The Pontiac G5 had its best sales month of the year last month.

STAFF/WIRE REPORT

The locally built Chevrolet Cobalt had one of the biggest sales drops of all General Motors vehicles in June.

GM said Wednesday that it sold 6,847 Cobalts in the U.S. last month, which was down 67.2 percent from the 20,888 that were sold in June 2008.

Overall, GM’s light-vehicle sales were down 33.6 percent last month.

Among vehicles that still are being produced by GM, only the Saturn Aura and Sky had larger declines than the Cobalt last month. GM has said, however, that it intends to sell the Saturn brand, and it will not be part of the company’s long-term future.

Barry Gonis, general manager of Spitzer Chevrolet in North Jackson, said he wasn’t sure why the Cobalt dropped more than other GM vehicles. The same $2,500 rebate that was offered in May was available in June, he said.

Buyers could have been attracted to some other vehicles that had increased incentives, he said.

In May, GM sold 12,764 Cobalts.

For the first half of the year, GM has sold 51,676 Cobalts, which is down 54.8 percent from last year’s pace at the same time.

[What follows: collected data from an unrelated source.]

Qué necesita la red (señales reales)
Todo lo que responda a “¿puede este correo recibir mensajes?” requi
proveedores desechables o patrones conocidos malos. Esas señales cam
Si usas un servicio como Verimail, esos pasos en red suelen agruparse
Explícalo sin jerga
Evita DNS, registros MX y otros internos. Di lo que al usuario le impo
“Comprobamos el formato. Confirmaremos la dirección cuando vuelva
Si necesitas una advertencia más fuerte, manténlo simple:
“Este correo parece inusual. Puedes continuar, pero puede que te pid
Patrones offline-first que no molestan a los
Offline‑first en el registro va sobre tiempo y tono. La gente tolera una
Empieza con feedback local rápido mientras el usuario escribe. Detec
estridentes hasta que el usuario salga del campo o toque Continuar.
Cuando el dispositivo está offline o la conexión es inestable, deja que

Because of the slow sales, GM has shut down the Lordstown plant for June and July.

The other car made at the plant, the Pontiac G5, had its best sales month of the year in June. GM sold 1,671 of the models. The previous monthly high for this year was 767 in January, but June’s total was still 34.9 percent lower than the number sold in June 2008.

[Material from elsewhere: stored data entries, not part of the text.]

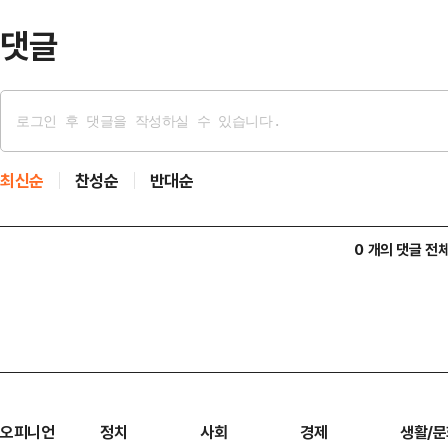
댓글
최신순
찬성순
반대순
0 개의 댓글 전
오피니언
정치
사회
경제
생활/문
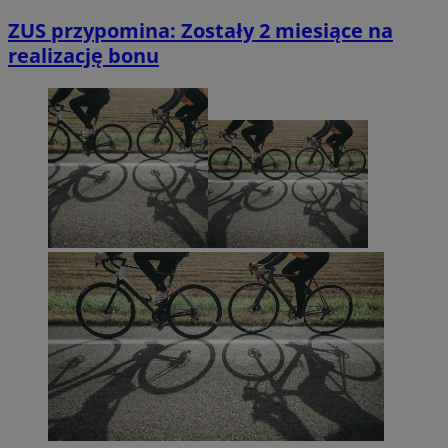
ZUS przypomina: Zostały 2 miesiące na
realizację bonu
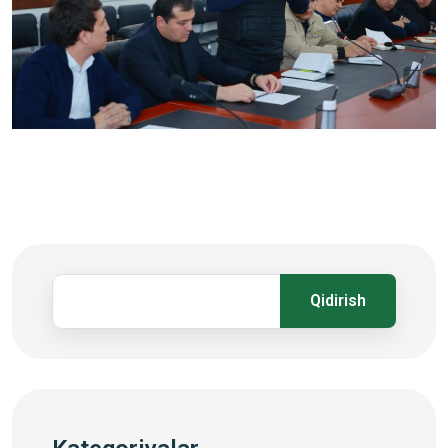
Qidirish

Overall, GM held its own even though it entered bankruptcy protection.

The automaker’s 33.4 percent sales drop was slightly larger than the 30 percent drop it reported for May before it entered bankruptcy protection. GM plans to sell or close Pontiac, Saturn, Hummer and Saab to focus on four core brands — Chevrolet, Cadillac, GMC and Buick.

Meanwhile, sales at Ford and Chrysler last month offered sharply different views on the downtrodden U.S. market for cars and trucks.

Ford’s June sales showed signs of stabilization, as the healthiest Detroit automaker posted its smallest sales decline of the year at 10.7 percent. It also said it gained market share.

But Chrysler Group LLC, just weeks after leaving bankruptcy protection, reported a 42 percent drop in sales, hurt by a big cut in fleet sales and declines in all its models except the Dodge Challenger muscle car.

June sales from other automakers indicated that the industry downturn has begun leveling off. Toyota’s U.S. sales fell 32 percent in June to 131,654 units — a smaller decline than in previous months for the Japanese automaker.

Economists say there are signs the economy is recovering, with housing starts rising more than expected in May and wholesale prices remaining in check.

But the Conference Board reported Wednesday that consumer confidence fell unexpectedly in June.

“We’re making steady progress,” Jim Farley, the company’s group vice president of marketing, said in a statement. “We remain grounded, however, given challenging industry and economic conditions.”

Analysts predict that June sales, adjusted for seasonal variances and multiplied to determine an annual rate, will top the 10 million mark for the first time this year. During several months earlier in 2009, U.S. car and truck sales dropped to a rate of about 9 million vehicles, a huge reduction from more than 16 million as recently as 2007.

But any jump in the annual rate could be fueled by fire-sale prices at 789 Chrysler dealers that were fired by the company during the bankruptcy process and told to get rid of their inventory by June 9.